*PROBLEM DESCRIPTION:* Copy all of the material below word for word, leaving the pictures out.
--- DATA ---
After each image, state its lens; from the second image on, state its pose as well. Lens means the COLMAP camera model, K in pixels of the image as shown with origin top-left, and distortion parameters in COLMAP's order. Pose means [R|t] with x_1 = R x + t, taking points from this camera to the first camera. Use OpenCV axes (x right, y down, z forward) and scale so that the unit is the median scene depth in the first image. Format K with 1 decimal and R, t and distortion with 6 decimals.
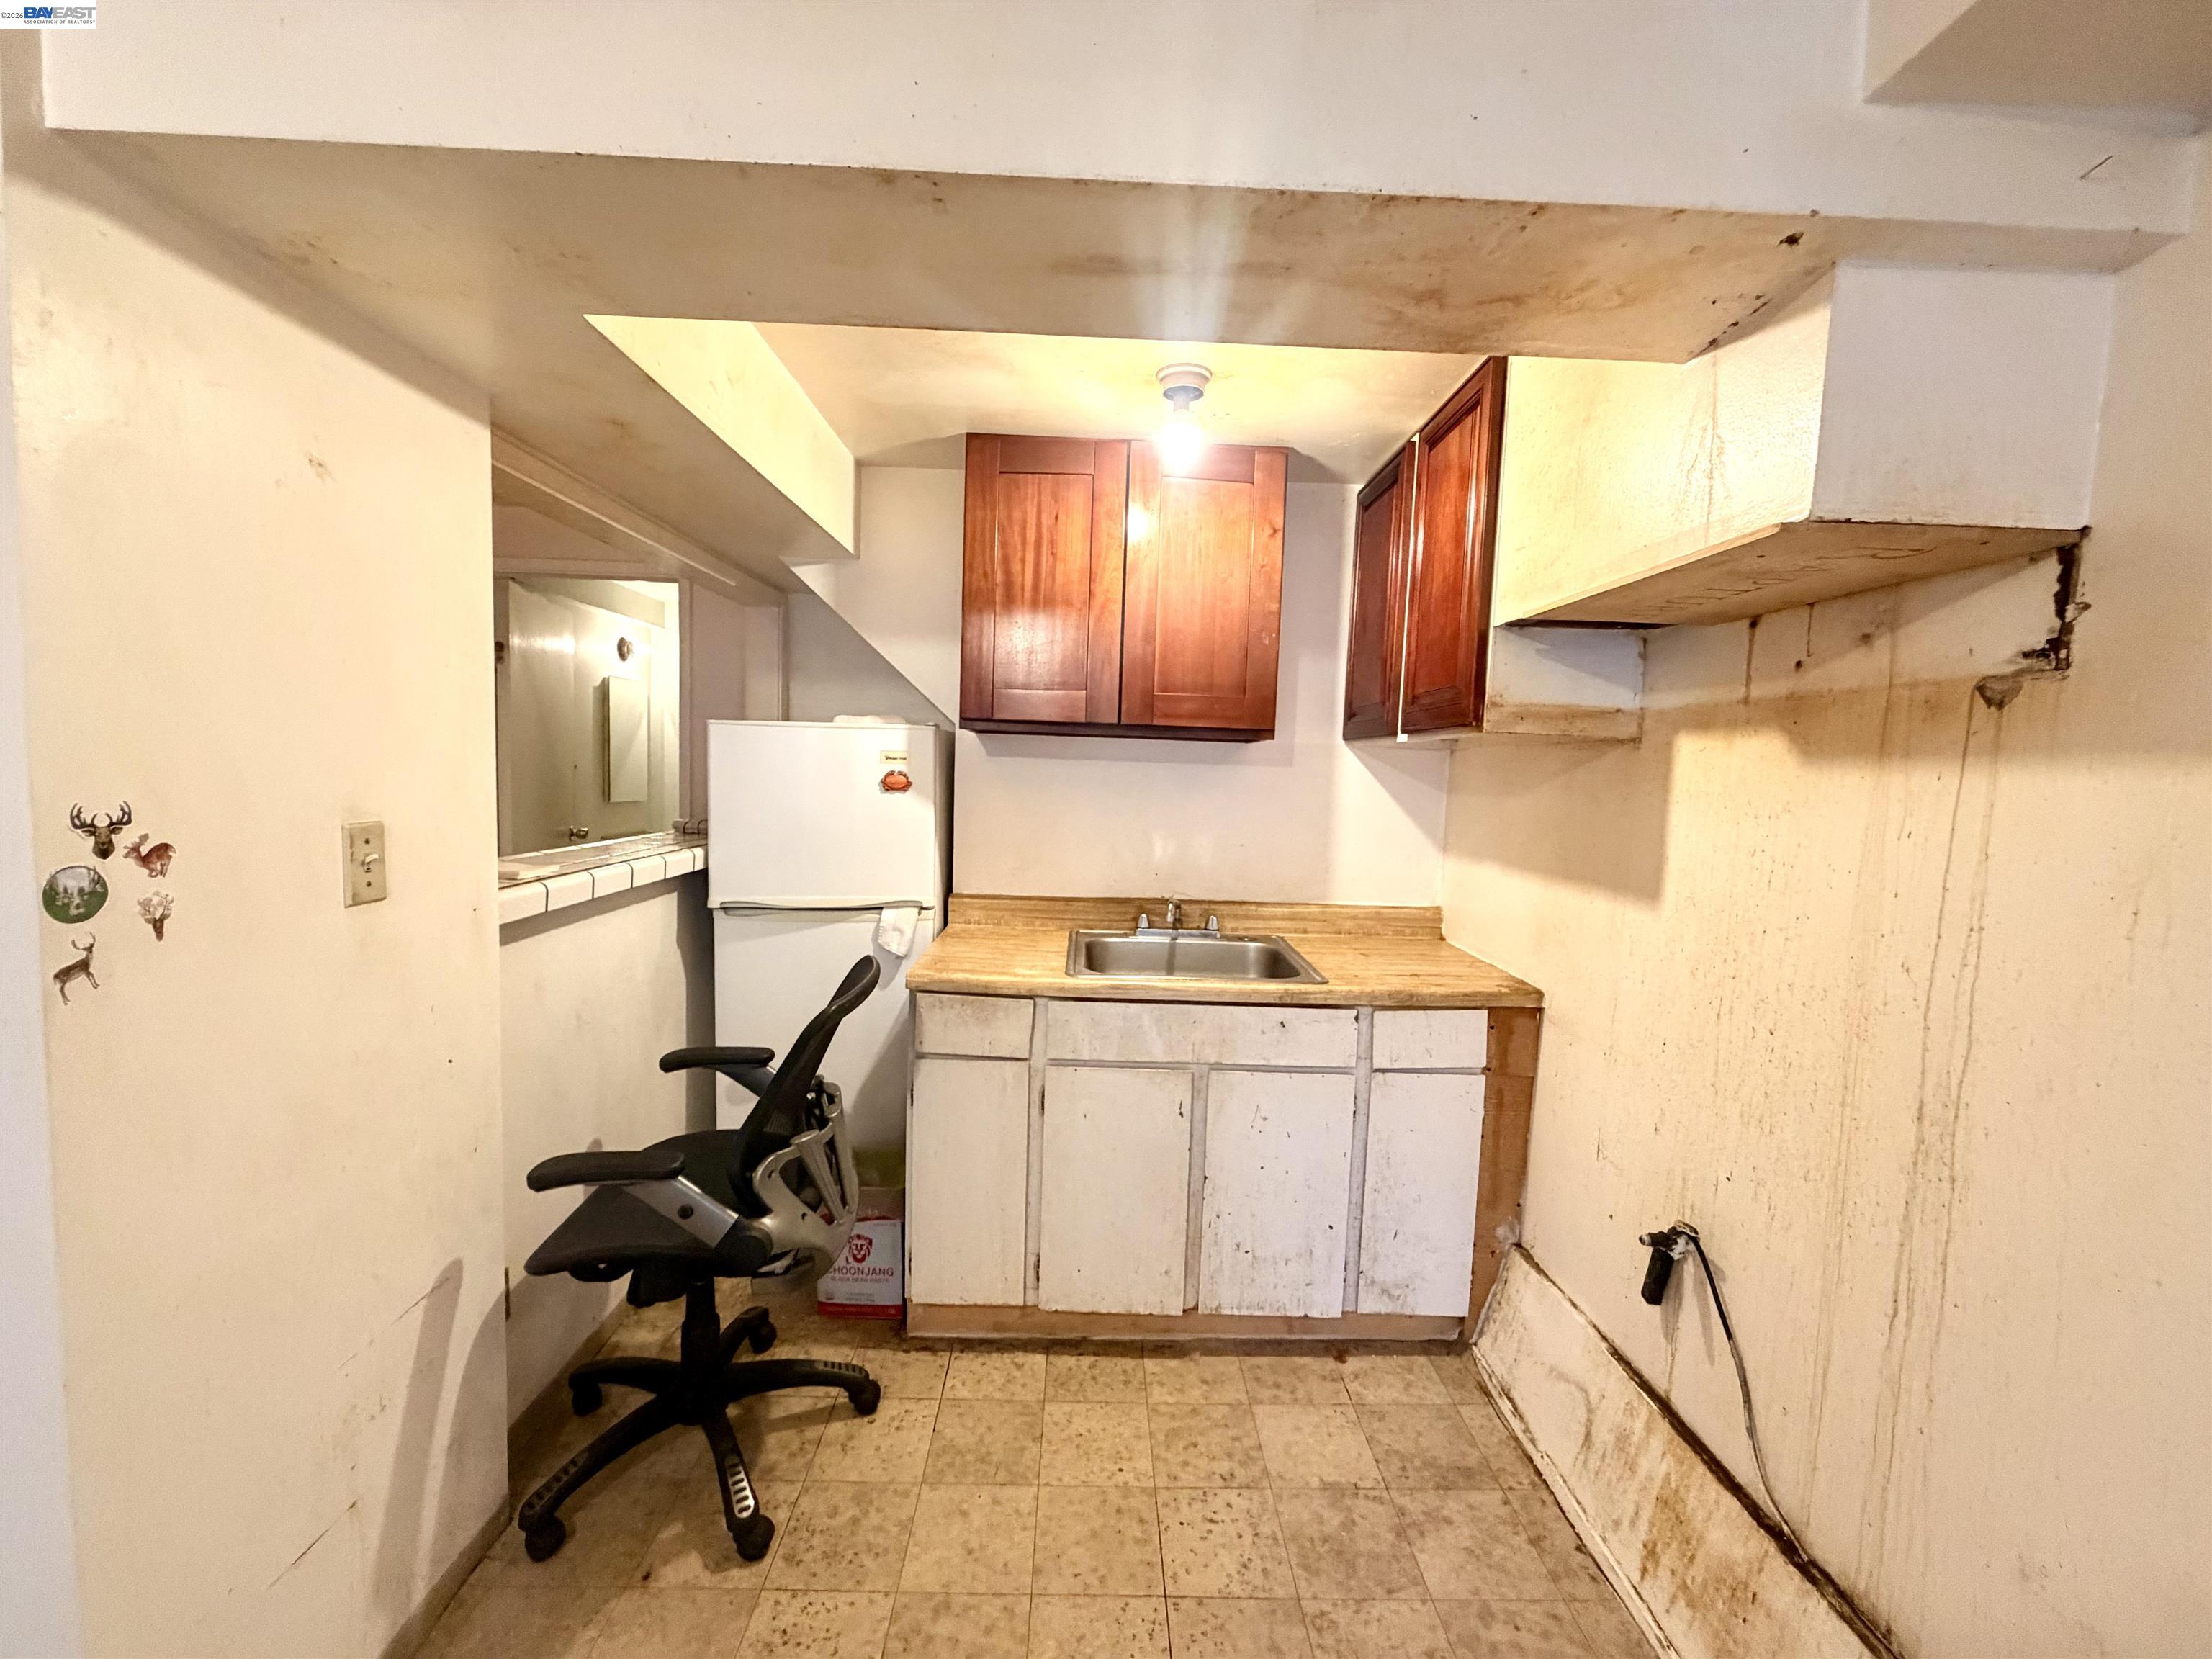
lens RADIAL K [[892.2, 0, 1106.0], [0, 892.2, 829.5], [0, 0, 1]] dist [-0.011438, -0.000083]
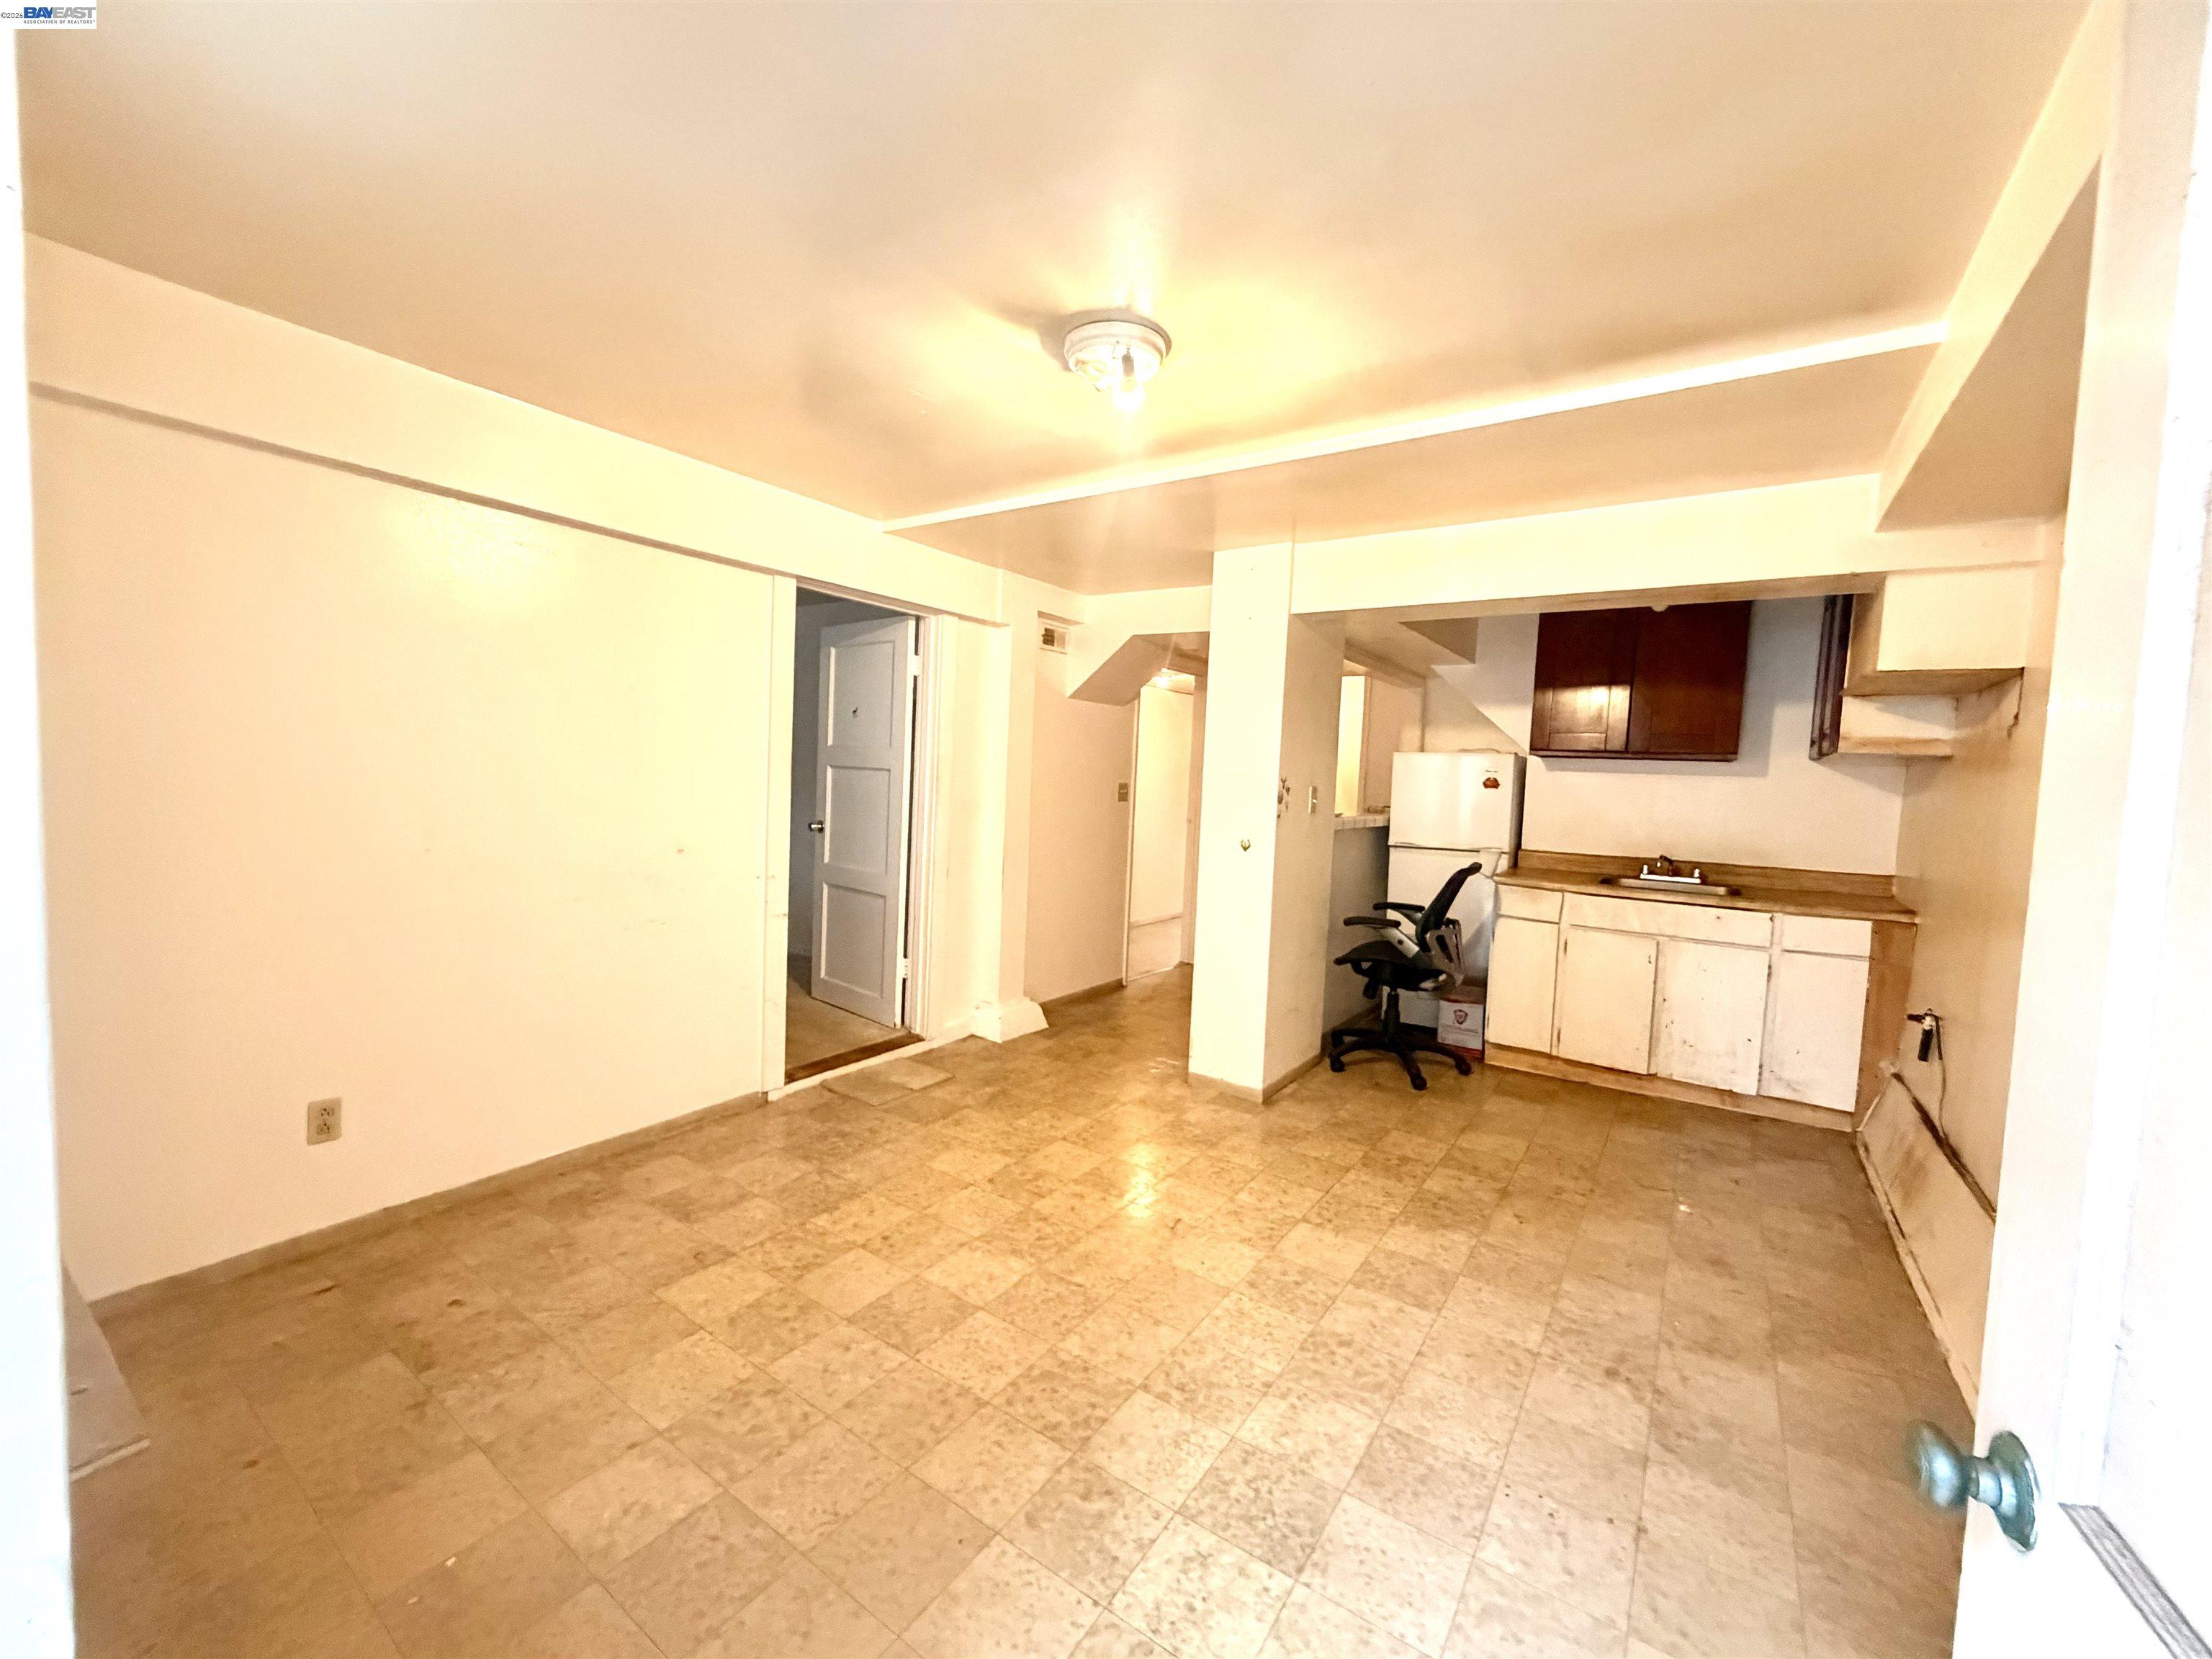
lens RADIAL K [[895.9, 0, 1106.0], [0, 895.9, 829.5], [0, 0, 1]] dist [0.009951, -0.000016]
pose [[0.819008, 0.036684, -0.572608, 0.217015], [-0.056249, 0.998280, -0.016499, 0.138478], [0.571018, 0.045722, 0.819664, -1.167769]]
---
*OUTPUT:*
After each image, state its lens; from the second image on, state its pose as well. Lens means the COLMAP camera model, K in pixels of the image as shown with origin top-left, and distortion parameters in COLMAP's order. Pose means [R|t] with x_1 = R x + t, taking points from this camera to the first camera. Use OpenCV axes (x right, y down, z forward) and scale so that the unit is the median scene depth in the first image. Format K with 1 decimal and R, t and distortion with 6 decimals.
lens RADIAL K [[892.2, 0, 1106.0], [0, 892.2, 829.5], [0, 0, 1]] dist [-0.011438, -0.000083]
lens RADIAL K [[895.9, 0, 1106.0], [0, 895.9, 829.5], [0, 0, 1]] dist [0.009951, -0.000016]
pose [[0.819008, 0.036684, -0.572608, 0.217015], [-0.056249, 0.998280, -0.016499, 0.138478], [0.571018, 0.045722, 0.819664, -1.167769]]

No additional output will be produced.